Decreases in crime were pretty remarkable for every crime except sexual assualts. Notable improvements were seen in property crimes ('B&E, Robbery,Theft from and of a vehicle etc) and also in violence ('Assault'). Wikipedia shows this district comprises west edmonton mall so property crimes would be expected to high in the area. Whatever intervention (if any) was taken appeared to be effective. Lets look at the area with the greatest increase.

In [None]:
fig, ax = plt.subplots(figsize=(20,7))

Crime[Crime['Hood']=='WALKER'].groupby(['Year']).agg({'# Incidents':np.sum}).sort_values(by=['Year']).unstack().plot(ax=ax)
plt.show()

This area is certainly experiencing more crime. Lets take a deeper dive.

In [None]:
print(Crime[Crime['Hood']=='WALKER'][Crime['Year']==2009].groupby('Crime')['# Incidents'].sum())
print(Crime[Crime['Hood']=='WALKER'][Crime['Year']==2018].groupby('Crime')['# Incidents'].sum())

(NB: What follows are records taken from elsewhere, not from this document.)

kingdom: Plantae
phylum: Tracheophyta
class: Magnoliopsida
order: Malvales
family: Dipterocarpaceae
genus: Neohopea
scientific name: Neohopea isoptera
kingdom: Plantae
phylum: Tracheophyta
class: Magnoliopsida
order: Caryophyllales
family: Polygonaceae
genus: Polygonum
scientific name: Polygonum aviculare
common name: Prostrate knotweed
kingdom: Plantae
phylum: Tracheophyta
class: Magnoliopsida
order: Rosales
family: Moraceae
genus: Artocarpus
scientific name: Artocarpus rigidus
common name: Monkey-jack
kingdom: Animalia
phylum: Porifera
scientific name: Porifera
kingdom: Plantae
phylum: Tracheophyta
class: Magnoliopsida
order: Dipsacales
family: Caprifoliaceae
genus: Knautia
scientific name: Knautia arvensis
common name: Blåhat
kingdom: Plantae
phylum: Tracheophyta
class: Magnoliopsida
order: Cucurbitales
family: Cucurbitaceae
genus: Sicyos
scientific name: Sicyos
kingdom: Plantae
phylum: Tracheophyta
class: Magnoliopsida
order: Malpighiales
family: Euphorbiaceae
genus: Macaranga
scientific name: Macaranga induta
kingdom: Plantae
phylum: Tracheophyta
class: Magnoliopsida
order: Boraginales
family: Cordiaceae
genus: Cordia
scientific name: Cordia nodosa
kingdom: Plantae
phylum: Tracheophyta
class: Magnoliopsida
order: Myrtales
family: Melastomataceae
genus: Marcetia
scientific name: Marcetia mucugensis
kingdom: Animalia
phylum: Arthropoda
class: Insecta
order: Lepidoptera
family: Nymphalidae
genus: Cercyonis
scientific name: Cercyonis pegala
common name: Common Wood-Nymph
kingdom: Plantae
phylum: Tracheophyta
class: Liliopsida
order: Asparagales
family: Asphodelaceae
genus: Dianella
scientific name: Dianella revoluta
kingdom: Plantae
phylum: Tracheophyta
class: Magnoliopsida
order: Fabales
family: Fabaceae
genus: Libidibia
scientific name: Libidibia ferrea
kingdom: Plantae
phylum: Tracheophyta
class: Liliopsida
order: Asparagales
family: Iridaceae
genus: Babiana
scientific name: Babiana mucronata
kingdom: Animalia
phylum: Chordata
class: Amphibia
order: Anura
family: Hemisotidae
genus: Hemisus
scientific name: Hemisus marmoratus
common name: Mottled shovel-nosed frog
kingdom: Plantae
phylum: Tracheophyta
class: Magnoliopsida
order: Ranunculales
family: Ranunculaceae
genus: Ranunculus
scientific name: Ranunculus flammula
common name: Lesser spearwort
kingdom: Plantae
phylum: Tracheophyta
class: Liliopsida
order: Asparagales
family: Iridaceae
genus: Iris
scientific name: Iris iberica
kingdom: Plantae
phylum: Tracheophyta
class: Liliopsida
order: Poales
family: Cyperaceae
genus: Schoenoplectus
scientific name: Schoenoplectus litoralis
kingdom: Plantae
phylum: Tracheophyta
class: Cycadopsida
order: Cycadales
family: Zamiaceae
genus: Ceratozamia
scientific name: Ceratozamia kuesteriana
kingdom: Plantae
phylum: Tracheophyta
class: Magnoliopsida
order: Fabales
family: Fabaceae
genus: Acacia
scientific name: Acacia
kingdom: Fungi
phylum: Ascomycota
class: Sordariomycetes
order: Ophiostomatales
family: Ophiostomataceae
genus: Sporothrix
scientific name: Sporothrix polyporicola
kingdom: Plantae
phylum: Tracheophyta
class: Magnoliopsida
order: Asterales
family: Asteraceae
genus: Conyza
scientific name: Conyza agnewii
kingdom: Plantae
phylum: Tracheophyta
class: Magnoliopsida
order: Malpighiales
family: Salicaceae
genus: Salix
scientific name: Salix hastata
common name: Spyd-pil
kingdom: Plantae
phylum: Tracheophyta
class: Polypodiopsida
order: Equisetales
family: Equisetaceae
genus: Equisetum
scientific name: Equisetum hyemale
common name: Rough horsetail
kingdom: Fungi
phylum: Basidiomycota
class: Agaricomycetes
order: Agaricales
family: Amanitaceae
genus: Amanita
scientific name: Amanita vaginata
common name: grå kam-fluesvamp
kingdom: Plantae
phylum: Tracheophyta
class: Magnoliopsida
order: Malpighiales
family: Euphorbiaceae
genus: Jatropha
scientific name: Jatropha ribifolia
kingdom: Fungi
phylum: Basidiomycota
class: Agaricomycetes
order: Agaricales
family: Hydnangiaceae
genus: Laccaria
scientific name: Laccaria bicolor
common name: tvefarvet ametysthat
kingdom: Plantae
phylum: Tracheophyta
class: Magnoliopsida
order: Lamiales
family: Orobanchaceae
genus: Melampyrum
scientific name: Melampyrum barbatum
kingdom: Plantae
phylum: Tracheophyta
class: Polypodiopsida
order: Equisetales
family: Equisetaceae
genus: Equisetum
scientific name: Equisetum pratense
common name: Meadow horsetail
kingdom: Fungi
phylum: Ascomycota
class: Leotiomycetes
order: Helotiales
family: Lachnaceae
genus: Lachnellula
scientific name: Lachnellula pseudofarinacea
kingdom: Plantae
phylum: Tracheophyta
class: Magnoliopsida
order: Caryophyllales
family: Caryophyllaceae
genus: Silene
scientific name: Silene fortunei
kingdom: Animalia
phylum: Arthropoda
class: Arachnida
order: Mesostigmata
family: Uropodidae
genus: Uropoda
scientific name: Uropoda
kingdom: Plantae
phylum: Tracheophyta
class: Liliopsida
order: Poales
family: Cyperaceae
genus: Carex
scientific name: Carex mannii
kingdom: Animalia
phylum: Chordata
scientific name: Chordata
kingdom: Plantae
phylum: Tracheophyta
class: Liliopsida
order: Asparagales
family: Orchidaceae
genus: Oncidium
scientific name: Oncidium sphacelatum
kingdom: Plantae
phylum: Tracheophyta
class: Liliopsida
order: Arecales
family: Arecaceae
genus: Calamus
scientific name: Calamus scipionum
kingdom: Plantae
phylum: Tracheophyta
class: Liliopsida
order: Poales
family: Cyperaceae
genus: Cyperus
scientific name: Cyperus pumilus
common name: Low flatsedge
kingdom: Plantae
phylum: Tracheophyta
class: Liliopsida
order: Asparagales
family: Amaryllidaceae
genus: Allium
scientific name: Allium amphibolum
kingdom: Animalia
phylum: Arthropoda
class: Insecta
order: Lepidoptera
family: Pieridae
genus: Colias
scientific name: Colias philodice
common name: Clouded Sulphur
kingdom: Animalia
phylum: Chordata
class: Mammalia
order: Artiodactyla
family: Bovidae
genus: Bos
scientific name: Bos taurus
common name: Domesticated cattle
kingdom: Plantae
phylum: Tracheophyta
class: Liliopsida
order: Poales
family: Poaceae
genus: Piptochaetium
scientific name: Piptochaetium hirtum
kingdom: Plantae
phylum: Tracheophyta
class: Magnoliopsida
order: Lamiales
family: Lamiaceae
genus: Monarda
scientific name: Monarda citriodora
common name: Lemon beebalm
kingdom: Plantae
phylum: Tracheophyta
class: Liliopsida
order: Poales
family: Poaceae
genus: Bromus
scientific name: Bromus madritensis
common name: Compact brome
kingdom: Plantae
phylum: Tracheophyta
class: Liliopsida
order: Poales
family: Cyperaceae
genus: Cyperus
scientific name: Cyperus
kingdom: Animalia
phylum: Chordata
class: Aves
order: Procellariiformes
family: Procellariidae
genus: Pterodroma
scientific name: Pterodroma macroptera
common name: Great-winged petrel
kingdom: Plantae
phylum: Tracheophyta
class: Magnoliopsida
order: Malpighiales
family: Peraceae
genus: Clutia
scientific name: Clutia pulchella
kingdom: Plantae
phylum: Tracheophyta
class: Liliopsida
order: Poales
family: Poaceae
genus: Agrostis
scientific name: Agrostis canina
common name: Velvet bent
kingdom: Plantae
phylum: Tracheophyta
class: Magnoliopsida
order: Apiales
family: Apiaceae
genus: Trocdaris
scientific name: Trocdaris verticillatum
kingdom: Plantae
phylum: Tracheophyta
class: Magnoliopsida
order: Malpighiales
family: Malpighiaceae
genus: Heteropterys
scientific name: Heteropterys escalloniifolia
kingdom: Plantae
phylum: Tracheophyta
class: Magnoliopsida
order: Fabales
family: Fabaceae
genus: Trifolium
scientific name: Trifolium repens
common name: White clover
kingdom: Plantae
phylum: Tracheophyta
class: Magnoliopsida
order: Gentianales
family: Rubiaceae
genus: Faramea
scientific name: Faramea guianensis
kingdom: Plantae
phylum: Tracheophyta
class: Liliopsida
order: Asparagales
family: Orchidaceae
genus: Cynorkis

The increase appears to be across the board. The only thing I could do now is to see if the proportion of crime is consistent with other similar areas but I don't know enough about the areas to guess at what might be a fair comparison. I suppose that opens the door to examining the proportion of crimes in each neighbourhood and finding those that are unusually high in one type of crime but not others.

**Conclusion**

At this point I'm going to end this data dive for the time being. There is still much work that can be done on this dataset and perhaps in the future I will return to it or someone else will continue the analysis. If you read to the end please provide comments as to what more you think could be done with this data set or if you noticed any errors in my code I would appreciate the feedback. Thanks for reading.